Collected data entries:

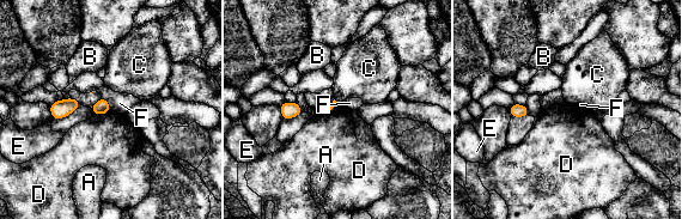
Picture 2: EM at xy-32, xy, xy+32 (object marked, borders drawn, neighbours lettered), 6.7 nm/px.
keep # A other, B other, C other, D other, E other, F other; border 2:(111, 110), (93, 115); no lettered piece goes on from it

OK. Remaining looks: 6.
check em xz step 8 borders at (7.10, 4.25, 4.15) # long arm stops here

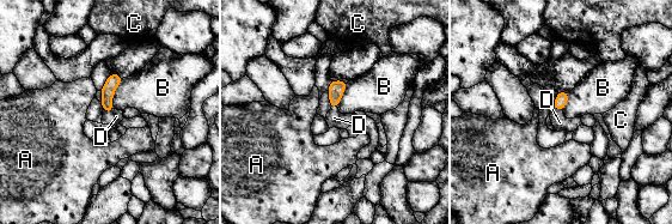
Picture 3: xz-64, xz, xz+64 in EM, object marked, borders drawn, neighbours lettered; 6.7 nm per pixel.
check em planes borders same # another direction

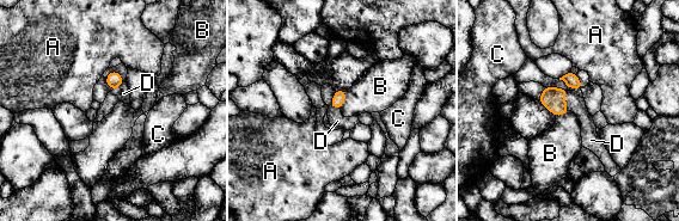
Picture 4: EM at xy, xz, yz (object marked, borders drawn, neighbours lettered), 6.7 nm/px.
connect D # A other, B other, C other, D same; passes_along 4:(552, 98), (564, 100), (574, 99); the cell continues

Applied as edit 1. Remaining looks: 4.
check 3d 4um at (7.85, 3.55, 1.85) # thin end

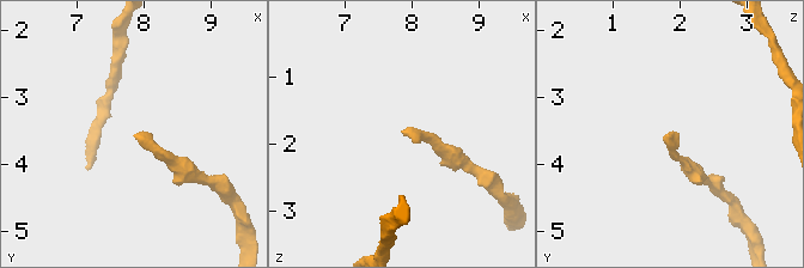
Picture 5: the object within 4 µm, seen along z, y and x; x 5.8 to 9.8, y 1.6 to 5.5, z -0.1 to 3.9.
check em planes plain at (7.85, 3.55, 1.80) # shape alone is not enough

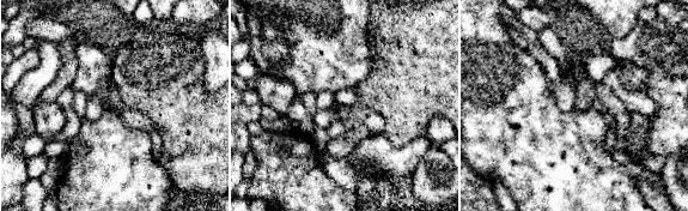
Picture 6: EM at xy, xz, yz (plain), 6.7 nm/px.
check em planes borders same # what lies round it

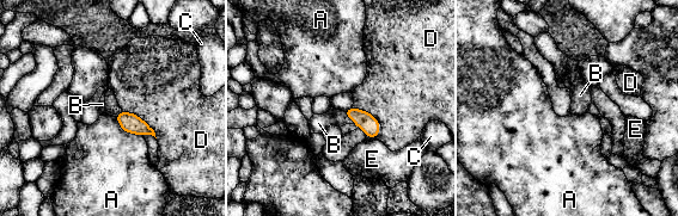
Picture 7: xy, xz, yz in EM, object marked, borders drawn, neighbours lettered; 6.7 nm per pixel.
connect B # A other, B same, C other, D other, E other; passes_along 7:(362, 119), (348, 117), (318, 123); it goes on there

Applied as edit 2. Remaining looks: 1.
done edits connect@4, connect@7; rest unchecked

**TASK GOAL:** Nothing but the lines from the line holding "Applied as edit 1. Remaining looks: 4." through the last line of the entries above is to be reproduced, exactly and without pictures.

**SOLUTION TO THIS TASK:**
Applied as edit 1. Remaining looks: 4.
check 3d 4um at (7.85, 3.55, 1.85) # thin end

Picture 5: the object within 4 µm, seen along z, y and x; x 5.8 to 9.8, y 1.6 to 5.5, z -0.1 to 3.9.
check em planes plain at (7.85, 3.55, 1.80) # shape alone is not enough

Picture 6: EM at xy, xz, yz (plain), 6.7 nm/px.
check em planes borders same # what lies round it

Picture 7: xy, xz, yz in EM, object marked, borders drawn, neighbours lettered; 6.7 nm per pixel.
connect B # A other, B same, C other, D other, E other; passes_along 7:(362, 119), (348, 117), (318, 123); it goes on there

Applied as edit 2. Remaining looks: 1.
done edits connect@4, connect@7; rest unchecked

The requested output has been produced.